Quick decision table

If you want to…	Use	Notes
Compute mean/median/stddev/etc. with guaranteed type inference	`stats`	48 metrics; sub-second on millions of rows
Add bivariate, robust, and outlier stats to an existing stats CSV	`moarstats`	25+ additional measures
See the top-N values per column (and how often each occurs)	`frequency`	Apache DataSketches mode for huge cardinalities
Robust median-of-pairwise stats (Hodges-Lehmann, Shamos)	`pragmastat`	Date/datetime aware via stats cache
Drop duplicate rows	`dedup`	Streaming with `--sorted`, in-memory otherwise
Drop duplicates from a file > RAM	`extdedup`	On-disk hash table; preserves input order
Sort a file > RAM	`extsort`	Multithreaded external merge sort

`stats`

The headline command. Computes up to 48 summary statistics with guaranteed data type inference (Null / String / Float / Integer / Date / DateTime / Boolean). Streaming by default; loads into memory for non-streaming stats like median / quartiles / cardinality. Multithreaded with an index.

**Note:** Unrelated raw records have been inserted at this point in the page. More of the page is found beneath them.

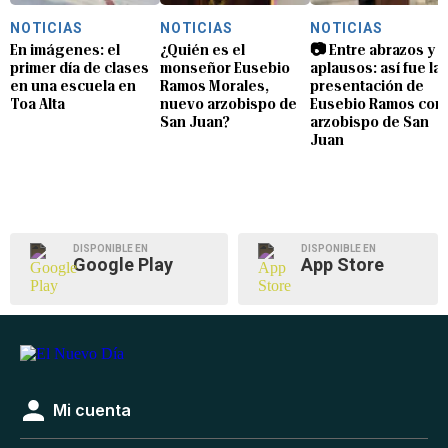
NOTICIAS
NOTICIAS
NOTICIAS
En imágenes: el
¿Quién es el
📷 Entre abrazos y
primer día de clases
monseñor Eusebio
aplausos: así fue la
en una escuela en
Ramos Morales,
presentación de
Toa Alta
nuevo arzobispo de
Eusebio Ramos com
San Juan?
arzobispo de San
Juan
DISPONIBLE EN
DISPONIBLE EN
Google Play
App Store
Mi cuenta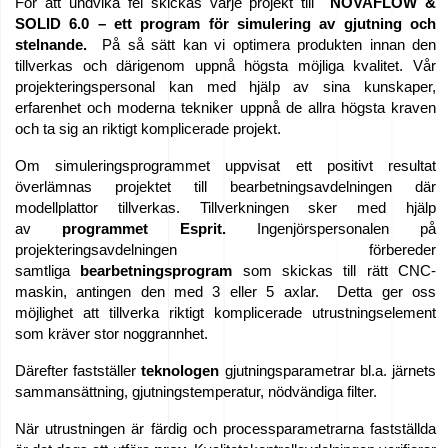
För att undvika fel skickas varje projekt till
NOVAFLOW &
SOLID 6.0 – ett program för simulering av gjutning och
stelnande.
På så sätt kan vi optimera produkten innan den
tillverkas och därigenom uppnå högsta möjliga kvalitet. Vår
projekteringspersonal kan med hjälp av sina kunskaper,
erfarenhet och moderna tekniker uppnå de allra högsta kraven
och ta sig an riktigt komplicerade projekt.
Om simuleringsprogrammet uppvisat ett positivt resultat
överlämnas projektet till bearbetningsavdelningen där
modellplattor tillverkas. Tillverkningen sker med hjälp
av
programmet Esprit.
Ingenjörspersonalen på
projekteringsavdelningen förbereder
samtliga
bearbetningsprogram
som skickas till rätt CNC-
maskin, antingen den med 3 eller 5 axlar. Detta ger oss
möjlighet att tillverka riktigt komplicerade utrustningselement
som kräver stor noggrannhet.
Därefter fastställer
teknologen
gjutningsparametrar bl.a. järnets
sammansättning, gjutningstemperatur, nödvändiga filter.
När utrustningen är färdig och processparametrarna fastställda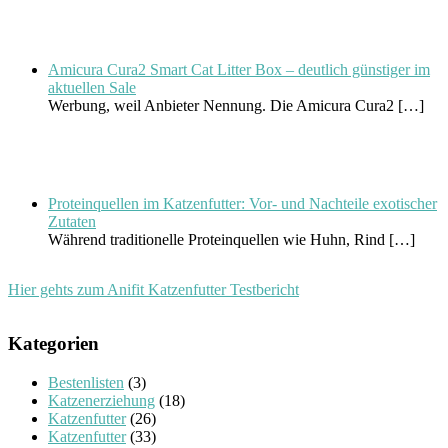
Amicura Cura2 Smart Cat Litter Box – deutlich günstiger im
aktuellen Sale
Werbung, weil Anbieter Nennung. Die Amicura Cura2
[…]
Proteinquellen im Katzenfutter: Vor- und Nachteile exotischer
Zutaten
Während traditionelle Proteinquellen wie Huhn, Rind
[…]
Hier gehts zum Anifit Katzenfutter Testbericht
Kategorien
Bestenlisten
(3)
Katzenerziehung
(18)
Katzenfutter
(26)
Katzenfutter
(33)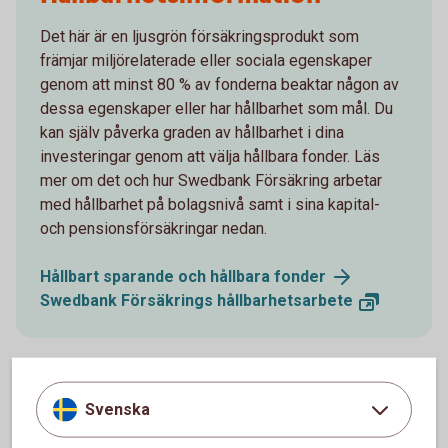
Det här är en ljusgrön försäkringsprodukt som
främjar miljörelaterade eller sociala egenskaper
genom att minst 80 % av fonderna beaktar någon av
dessa egenskaper eller har hållbarhet som mål. Du
kan själv påverka graden av hållbarhet i dina
investeringar genom att välja hållbara fonder. Läs
mer om det och hur Swedbank Försäkring arbetar
med hållbarhet på bolagsnivå samt i sina kapital-
och pensionsförsäkringar nedan.
Hållbart sparande och hållbara
fonder
Swedbank Försäkrings
hållbarhetsarbete
Svenska
Pensionsvalet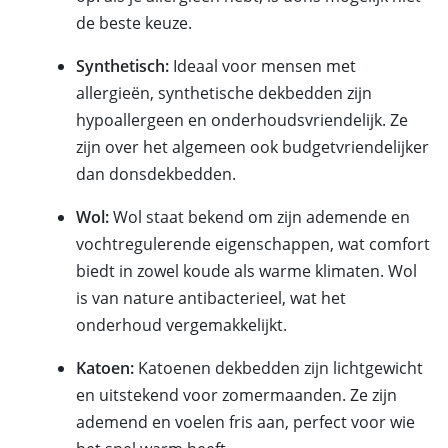
de beste keuze.
Synthetisch:
Ideaal voor mensen met
allergieën, synthetische dekbedden zijn
hypoallergeen en onderhoudsvriendelijk. Ze
zijn over het algemeen ook budgetvriendelijker
dan donsdekbedden.
Wol:
Wol staat bekend om zijn ademende en
vochtregulerende eigenschappen, wat comfort
biedt in zowel koude als warme klimaten. Wol
is van nature antibacterieel, wat het
onderhoud vergemakkelijkt.
Katoen:
Katoenen dekbedden zijn lichtgewicht
en uitstekend voor zomermaanden. Ze zijn
ademend en voelen fris aan, perfect voor wie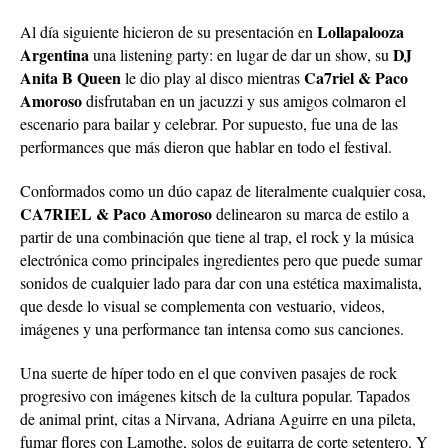
Lollapalooza
Al día siguiente hicieron de su presentación en
Argentina
DJ
una listening party: en lugar de dar un show, su
Anita B Queen
Ca7riel & Paco
le dio play al disco mientras
Amoroso
disfrutaban en un jacuzzi y sus amigos colmaron el
escenario para bailar y celebrar. Por supuesto, fue una de las
performances que más dieron que hablar en todo el festival.
Conformados como un dúo capaz de literalmente cualquier cosa,
CA7RIEL & Paco Amoroso
delinearon su marca de estilo a
partir de una combinación que tiene al trap, el rock y la música
electrónica como principales ingredientes pero que puede sumar
sonidos de cualquier lado para dar con una estética maximalista,
que desde lo visual se complementa con vestuario, videos,
imágenes y una performance tan intensa como sus canciones.
Una suerte de híper todo en el que conviven pasajes de rock
progresivo con imágenes kitsch de la cultura popular. Tapados
de animal print, citas a Nirvana, Adriana Aguirre en una pileta,
fumar flores con Lamothe, solos de guitarra de corte setentero. Y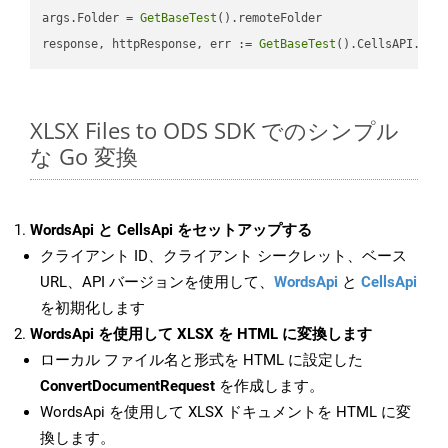
args.Folder = 
GetBaseTest
().remoteFolder

response, httpResponse, err := 
GetBaseTest
().CellsAPI.
Cel
XLSX Files to ODS SDK でのシンプル
な Go 変換
WordsApi と CellsApi をセットアップする
クライアント ID、クライアント シークレット、ベース
URL、API バージョンを使用して、
WordsApi
と
CellsApi
を初期化します
WordsApi を使用して XLSX を HTML に変換します
ローカル ファイル名と形式を HTML に設定した
ConvertDocumentRequest
を作成します。
WordsApi を使用して XLSX ドキュメントを HTML に変
換します。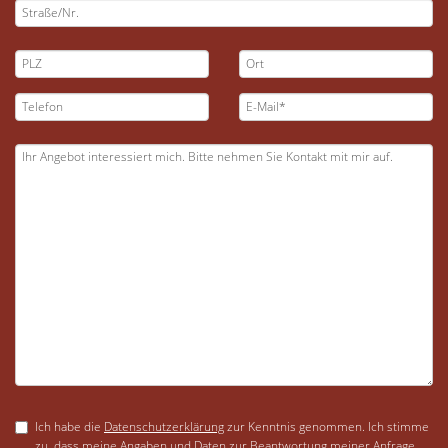
Ich habe die
Datenschutzerklärung
zur Kenntnis genommen. Ich stimme
zu, dass meine Angaben und Daten zur Beantwortung meiner Anfrage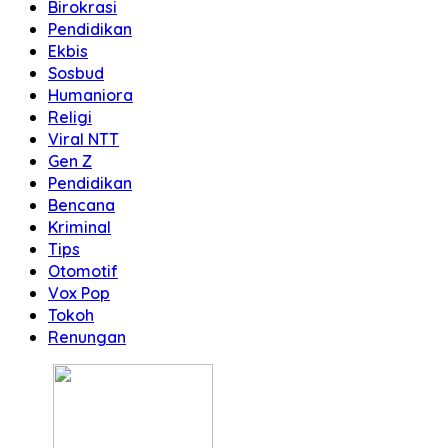
Birokrasi
Pendidikan
Ekbis
Sosbud
Humaniora
Religi
Viral NTT
Gen Z
Pendidikan
Bencana
Kriminal
Tips
Otomotif
Vox Pop
Tokoh
Renungan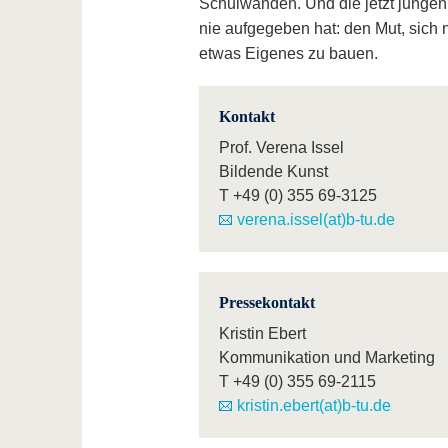
Schulwänden. Und die jetzt jungen
nie aufgegeben hat: den Mut, sich 
etwas Eigenes zu bauen.
Kontakt
Prof. Verena Issel
Bildende Kunst
T
+49 (0) 355 69-3125
verena.issel(at)b-tu.de
Pressekontakt
Kristin Ebert
Kommunikation und Marketing
T
+49 (0) 355 69-2115
kristin.ebert(at)b-tu.de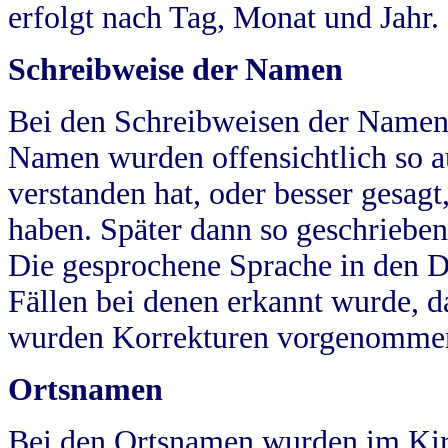
erfolgt nach Tag, Monat und Jahr.
Schreibweise der Namen
Bei den Schreibweisen der Namen
Namen wurden offensichtlich so a
verstanden hat, oder besser gesag
haben. Später dann so geschrieben
Die gesprochene Sprache in den Dö
Fällen bei denen erkannt wurde, da
wurden Korrekturen vorgenomme
Ortsnamen
Bei den Ortsnamen wurden im Kir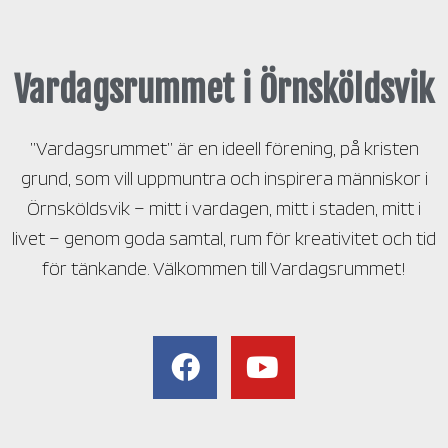
Vardagsrummet i Örnsköldsvik
”Vardagsrummet” är en ideell förening, på kristen
grund, som vill uppmuntra och inspirera människor i
Örnsköldsvik – mitt i vardagen, mitt i staden, mitt i
livet – genom goda samtal, rum för kreativitet och tid
för tänkande. Välkommen till Vardagsrummet!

A successful run writes a <filename>.stats.csv cache file that many other commands reuse (frequency, schema, pragmastat, pivotp, sqlp scoresql, etc.) — see Stats Cache & Caching.

Example: full profile of NYC 311 with date and boolean inference

qsv stats --everything --infer-dates --infer-boolean \
  NYC_311_SR_2010-2020-sample-1M.csv > nyc311-stats.csv

--everything adds cardinality, modes/antimodes, median, MAD, quartiles, IQR, fences, skewness, percentiles, and zero_padded_numeric (flags String columns that are entirely zero-padded numbers — zip codes, barcodes, padded IDs — so they aren't mistakenly loaded as integer/float downstream). --infer-dates recognizes 19 date formats; --infer-boolean detects 2-valued patterns like t/f, yes/no, 1/0.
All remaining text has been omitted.